By 2008, Hadoop scaled. It won the terabyte sort benchmark that year. Hadoop has changed the world by bringing the first scalable, reliable, open-source distributed computing framework to deal with big data across industries. The evolution of Hadoop is driven by its community at Apache, as Doug pointed out. In 2009, Doug realized in order for Hadoop to scale and to be useful in different industries around the world, there needed to be a company providing support for it. Thus, Doug joined Cloudera as the company architect and continues to serve as the Chairman of Apache Software Foundation [4].
The name “Hadoop” was given by one of Doug Cutting’s sons when the son was about 2-year old and called his elephant toy something like “Hadoop”. Doug used the name for his open source project because it was easy to pronounce and to Google. This video provides more details: https://www.youtube.com/watch?v=dImieI08lds
Hadoop Overview
Hadoop is a free, Java-based programming framework that supports the processing of large data sets in a distributed computing environment. It is part of the Apache project sponsored by the Apache Software Foundation [5].
Hortonworks predicted that by end of 2020, 75% of Fortune 2000 companies will be running 1000 node Hadoop clusters in production. The tiny toy elephant in the big data room has become the most popular big data solution across the globe.
Hadoop has the ability to store and analyze data present in different machines at different locations very quickly and in a very cost-effective manner. It uses the concept of MapReduce which enables it to divide the query into small parts and process them in parallel [5].
The following diagram explains different tools in the Hadoop and non-Hadoop Platforms:
(Image source: jp.hortonworks.com)
Here are 6 Characteristics and Benefits of Hadoop:
- Hadoop Brings Flexibility in Data Processing:
One of the biggest challenges organizations have had in that past was the challenge of handling unstructured data. Hadoop manages data whether structured or unstructured, encoded or formatted, or any other type of data.
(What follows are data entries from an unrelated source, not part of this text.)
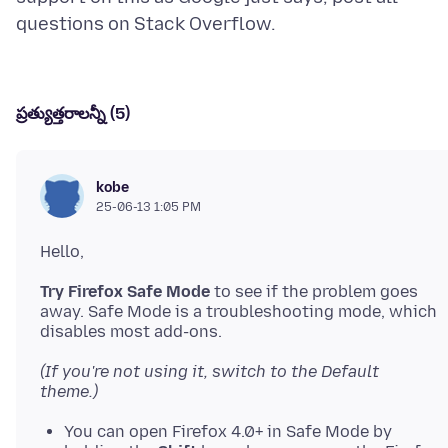
ప్రత్యుత్తరాలన్నీ (5)
kobe
25-06-13 1:05 PM
Try Firefox Safe Mode
to see if the problem goes
away. Safe Mode is a troubleshooting mode, which
(If you're not using it, switch to the Default
theme.)
You can open Firefox 4.0+ in Safe Mode by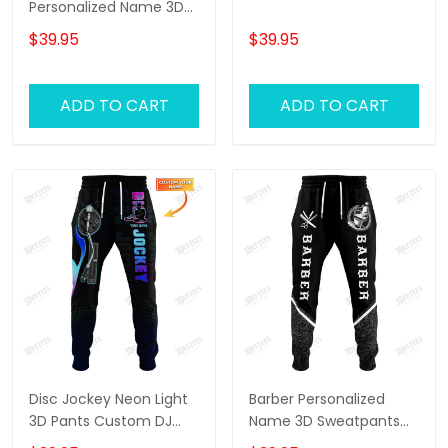
Personalized Name 3D
Sweatpants Lion Jogger
$39.95
$39.95
ADD TO CART
ADD TO CART
Disc Jockey Neon Light
Barber Personalized
3D Pants Custom DJ
Name 3D Sweatpants
Sweatpants DJ Jogger
Haircut Jogger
Hadoop brings the value to the table where unstructured data can be useful in decision making process.
- Hadoop Is Easily Scalable
- Hadoop Is Fault Tolerant
- Hadoop Is Great at High-Volume Batch Data Processing
- Hadoop Ecosystem Is Robust
- Hadoop is Very Cost Effective
Hadoop generates cost benefits by bringing massively parallel computing to commodity servers, resulting in a substantial reduction in the cost per terabyte of storage, which in turn makes it reasonable to model all your data.
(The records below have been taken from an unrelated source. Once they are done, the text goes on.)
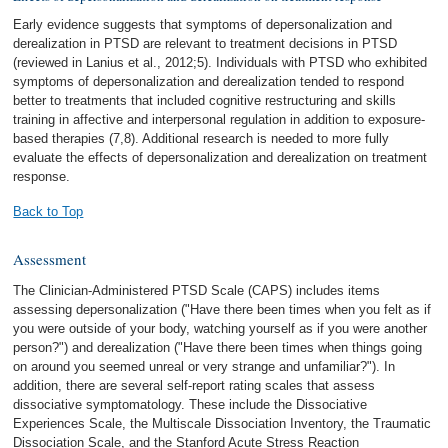
Early evidence suggests that symptoms of depersonalization and
derealization in PTSD are relevant to treatment decisions in PTSD
(reviewed in Lanius et al., 2012;5). Individuals with PTSD who exhibited
symptoms of depersonalization and derealization tended to respond
better to treatments that included cognitive restructuring and skills
training in affective and interpersonal regulation in addition to exposure-
based therapies (7,8). Additional research is needed to more fully
evaluate the effects of depersonalization and derealization on treatment
response.
Back to Top
Assessment
The Clinician-Administered PTSD Scale (CAPS) includes items
assessing depersonalization ("Have there been times when you felt as if
you were outside of your body, watching yourself as if you were another
person?") and derealization ("Have there been times when things going
on around you seemed unreal or very strange and unfamiliar?"). In
addition, there are several self-report rating scales that assess
dissociative symptomatology. These include the Dissociative
Experiences Scale, the Multiscale Dissociation Inventory, the Traumatic
Dissociation Scale, and the Stanford Acute Stress Reaction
Hadoop Architecture with focuses on HDFS and MapReduce
Hadoop is composed of modules that work together to create the Hadoop framework. The primary Hadoop framework modules are:
- Hadoop Distributed File System: Commonly known as HDFS, it is a distributed file system compatible with very high scale bandwidth.
- MapReduce: A programming model for processing big data.
- YARN: It is a platform used for managing and scheduling Hadoop’s resources in Hadoop infrastructure.
- Libraries: To help other modules to work with Hadoop.